Is it safe to assume that I will need to hold the object from, or close to, its CofG in order to have a chance of achieving this?

 

[Baluncore]

All the particles of the brick, including the CofG, will accelerate towards the Earth at the same rate. If you release it cleanly, then I see no reason why it should rotate. If you impart a rotation on release, it will continue to rotate during the fall. You do not have to release it from it's CofG.

 

[Richard R Richard]

I am not so sure what he says, his conclusions are only true if the gravitational field is constant, and the Earth does not have it, the particles of the brick furthest from the center of the Earth accelerate with less intensity than the closest ones, not We note that the acceleration difference is very small compared to what the chemical bonds of the brick resist.
I reiterate my appreciations about certain answers that are not correct throughout this thread, proposing a couple of examples for your analysis. If you hang an object by its center of gravity, the object will not rotate, since it has each moment created by the weight force of each of its particles balanced with respect to the vertical. But if you hang it by its center of mass the object can rotate, the same if you hang it from the centroid point.
The first example two spheres of mass m joined by a fine thread that separates their centers a distance h. If they are arranged in a radial direction to the ground, the wire will take tension due to the acceleration difference between the different heights.
The second example is that you try to hang a letter "C" by its center of mass, with a thread of negligible mass, it will become a letter "U" in a few moments.

 

[Richard R Richard]

Just to provide some numerical data, since it seems that it is writing alone, that we imagine an equilateral triangle of uniform density of side equal to the radius of the Earth, located its base or vertex closest to the Earth at 2 radius of the Earth with respect to the surface of the earth, for simplicity suppose we only take into account the vertical component of gravity and not the entire distance to the center. Thus, the triangle with vertex down has the CM at $2 + \dfrac {1} {\sqrt3} = 2.577Re$ radii from the surface or at $3 + \dfrac {1} {\sqrt3}$ radii with respect to the center of the earth, the calculation of the CG places it below the CM, of course, at $2.56 Re$. And if it is inverted vertex up, the CM is at $2 + \dfrac {1} {2 \sqrt3} = 2.28Re$ from the surface and the CG at $2.22 Re$ from the surface. So if the vertex triangle is released downwards, it will be in an unstable equilibrium, any disturbance will make it rotate, to try to have its CG as close to the ground and as far away from its CM, the stable equilibrium position is then it will be vertex up.
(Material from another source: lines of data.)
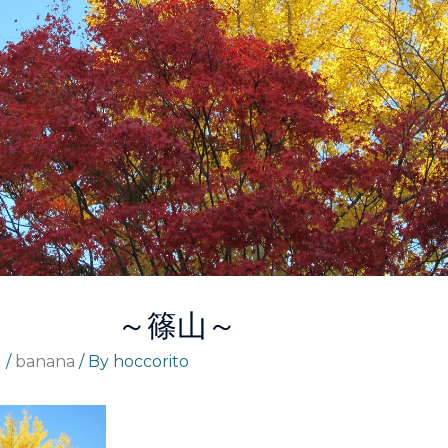
秋 ～篠山～
る
/
banana
/ By
hoccorito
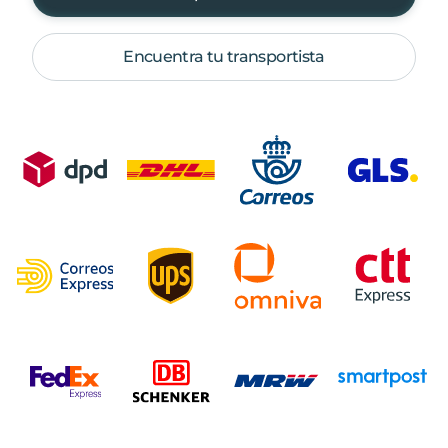
Encuentra tu transportista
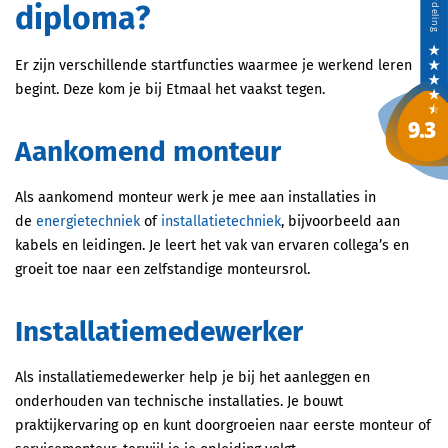
diploma?
Er zijn verschillende startfuncties waarmee je werkend leren
begint. Deze kom je bij Etmaal het vaakst tegen.
Aankomend monteur
Als aankomend monteur werk je mee aan installaties in
de
energietechniek
of
installatietechniek
, bijvoorbeeld aan
kabels en leidingen. Je leert het vak van ervaren collega’s en
groeit toe naar een zelfstandige monteursrol.
Installatiemedewerker
Als installatiemedewerker help je bij het aanleggen en
onderhouden van technische installaties. Je bouwt
praktijkervaring op en kunt doorgroeien naar eerste monteur of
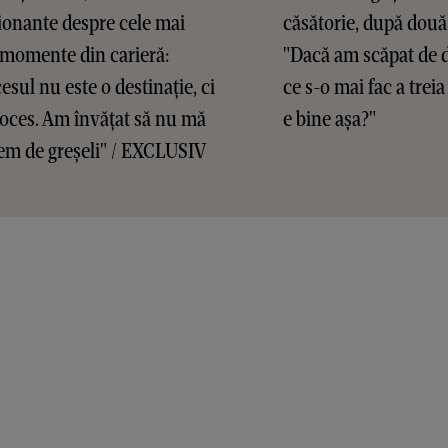
onante despre cele mai
căsătorie, după două
 momente din carieră:
"Dacă am scăpat de d
esul nu este o destinație, ci
ce s-o mai fac a treia
oces. Am învățat să nu mă
e bine așa?"
em de greșeli" / EXCLUSIV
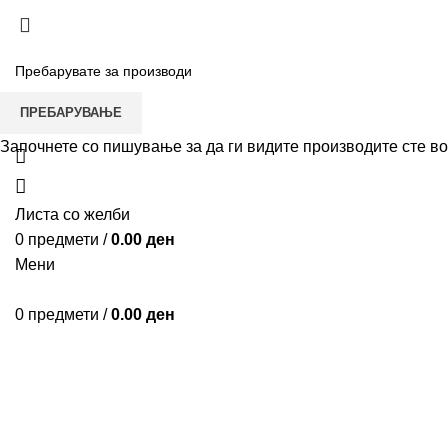
ДОСТАВА НИЗ ЦЕЛА МАКЕДОНИЈА
ПРЕБАРУВАЊЕ
КАТАЛОГ
Започнете со пишување за да ги видите производите сте во 
Листа со желби
0
предмети
/
0.00
ден
Мени
0
предмети
/
0.00
ден
Кликни да зголемиш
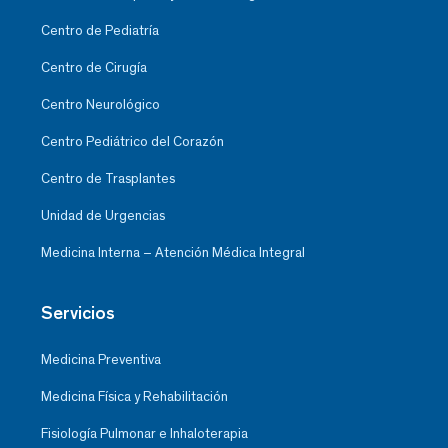
Centro de Pediatría
Centro de Cirugía
Centro Neurológico
Centro Pediátrico del Corazón
Centro de Trasplantes
Unidad de Urgencias
Medicina Interna – Atención Médica Integral
Servicios
Medicina Preventiva
Medicina Física y Rehabilitación
Fisiología Pulmonar e Inhaloterapia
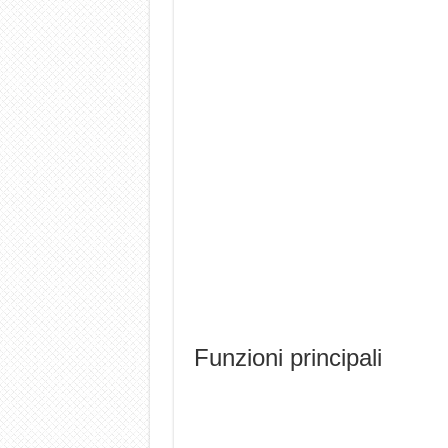
Funzioni principali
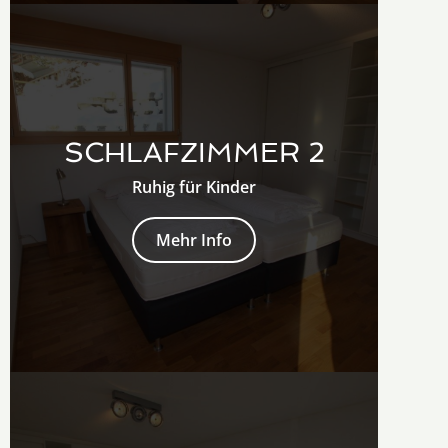
SCHLAFZIMMER 2
Ruhig für Kinder
Mehr Info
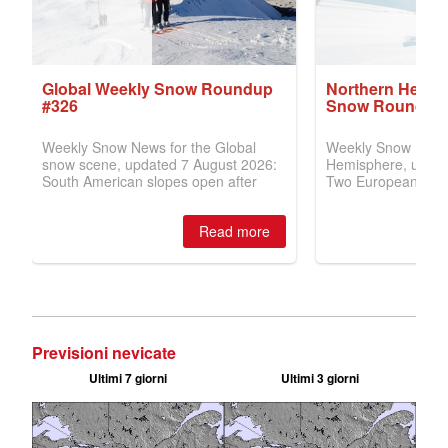
Previsioni nevicate
Ultimi 7 giorni
Ultimi 3 giorni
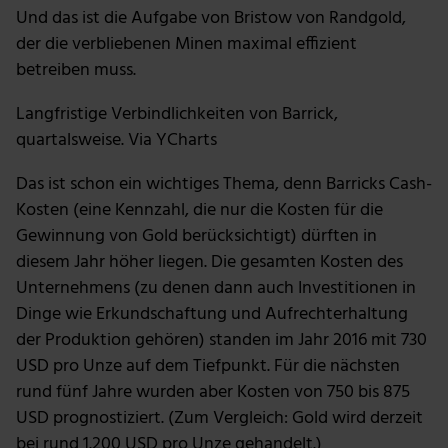
möglicherweise mit weiteren Daten zusammen, die du
Und das ist die Aufgabe von Bristow von Randgold,
ihnen bereitgestellt hast oder die sie im Rahmen deiner
der die verbliebenen Minen maximal effizient
Nutzung der Dienste gesammelt haben.
betreiben muss.
Langfristige Verbindlichkeiten von Barrick,
quartalsweise. Via YCharts
Das ist schon ein wichtiges Thema, denn Barricks Cash-
Kosten (eine Kennzahl, die nur die Kosten für die
Gewinnung von Gold berücksichtigt) dürften in
diesem Jahr höher liegen. Die gesamten Kosten des
Unternehmens (zu denen dann auch Investitionen in
Dinge wie Erkundschaftung und Aufrechterhaltung
der Produktion gehören) standen im Jahr 2016 mit 730
USD pro Unze auf dem Tiefpunkt. Für die nächsten
rund fünf Jahre wurden aber Kosten von 750 bis 875
USD prognostiziert. (Zum Vergleich: Gold wird derzeit
bei rund 1.200 USD pro Unze gehandelt.)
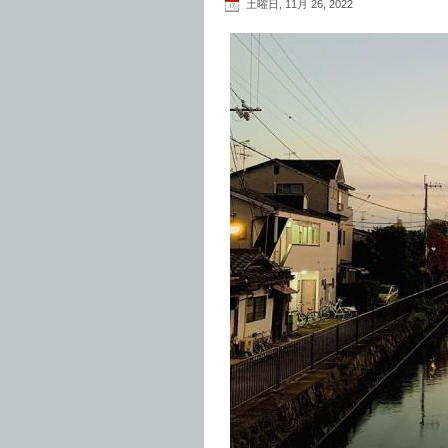
土曜日, 11月 26, 2022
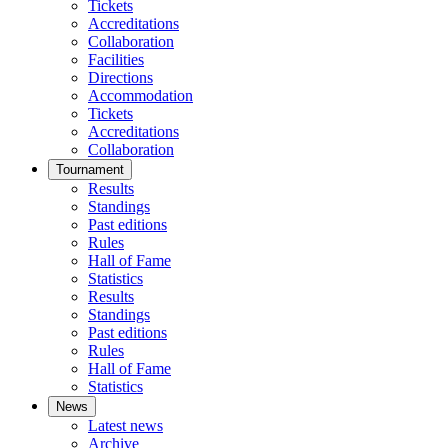
Tickets
Accreditations
Collaboration
Facilities
Directions
Accommodation
Tickets
Accreditations
Collaboration
Tournament
Results
Standings
Past editions
Rules
Hall of Fame
Statistics
Results
Standings
Past editions
Rules
Hall of Fame
Statistics
News
Latest news
Archive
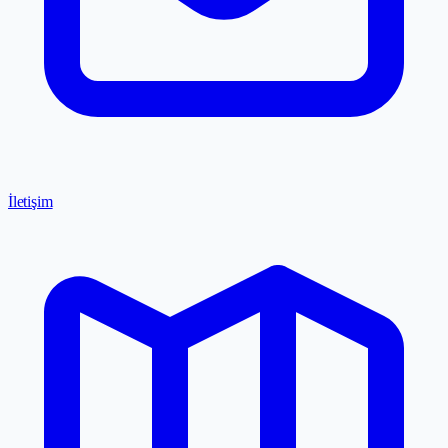
İletişim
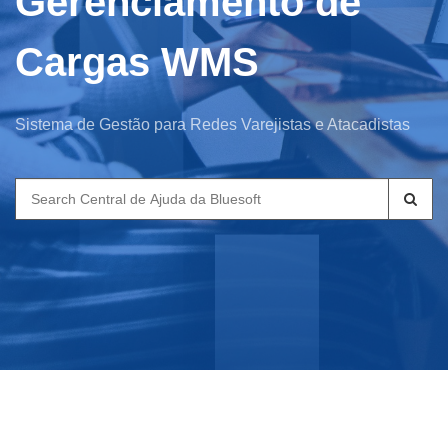
Gerenciamento de
Cargas WMS
Sistema de Gestão para Redes Varejistas e Atacadistas
Search
for:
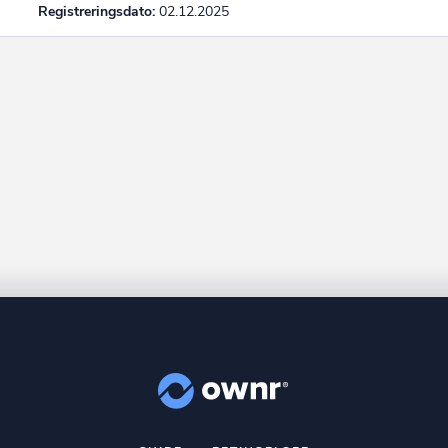
Registreringsdato:
02.12.2025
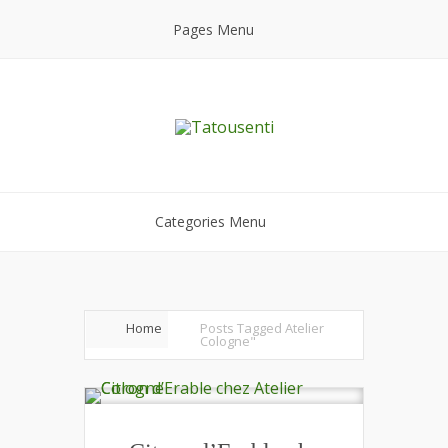
Pages Menu
Categories Menu
Home
Posts Tagged
Atelier
Cologne"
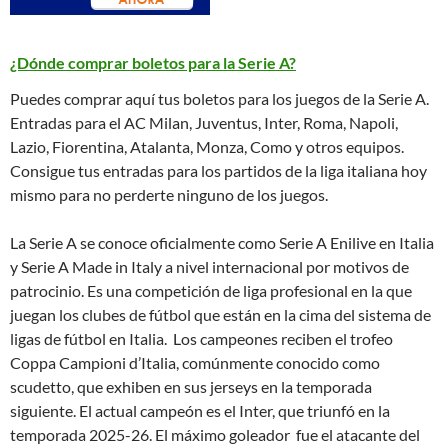
¿Dónde comprar boletos para la Serie A?
Puedes comprar aquí tus boletos para los juegos de la Serie A.
Entradas para el AC Milan, Juventus, Inter, Roma, Napoli,
Lazio, Fiorentina, Atalanta, Monza, Como y otros equipos.
Consigue tus entradas para los partidos de la liga italiana hoy
mismo para no perderte ninguno de los juegos.
La Serie A se conoce oficialmente como Serie A Enilive en Italia
y Serie A Made in Italy a nivel internacional por motivos de
patrocinio. Es una competición de liga profesional en la que
juegan los clubes de fútbol que están en la cima del sistema de
ligas de fútbol en Italia. Los campeones reciben el trofeo
Coppa Campioni d’Italia, comúnmente conocido como
scudetto, que exhiben en sus jerseys en la temporada
siguiente. El actual campeón es el Inter, que triunfó en la
temporada 2025-26. El máximo goleador fue el atacante del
This answers the main question of the thread.

Would the center of gravity for the same cylinder/rectangle be in the same spot if I stood the object up or rotated the object about its length?

The variable distance calculated between CM and CG in the cases presented shows that the CG changes its position relative to the CM, by orienting the object in a different way with respect to a vertical line that passes through its CM and the center of the earth.

Pd, if you need the counts or the formulas, to analyze them, please give me time to write them in LATEX, but any page that calculates double integrals will allow you to obtain the same result quickly.

Greetings

 

[Delta2]

@Richard R Richard in all of your examples at #13 and #14 the size of the system must be tens (or more) of kilometers long, otherwise the difference in $g=G\frac{M_{Earth}}{(R_{Earth}+x)^2}$ through out the system will be negligible.

For ordinary sized systems/objects we can say that gravitational field of Earth is (almost perfectly) uniform throughout the system/object and thus the center of mass of system (almost perfectly) coincide with the center of gravity.

 

[Richard R Richard]

Totally agree, in the insignificance about for objects of daily life, the OP will tell us if this was what he was asking.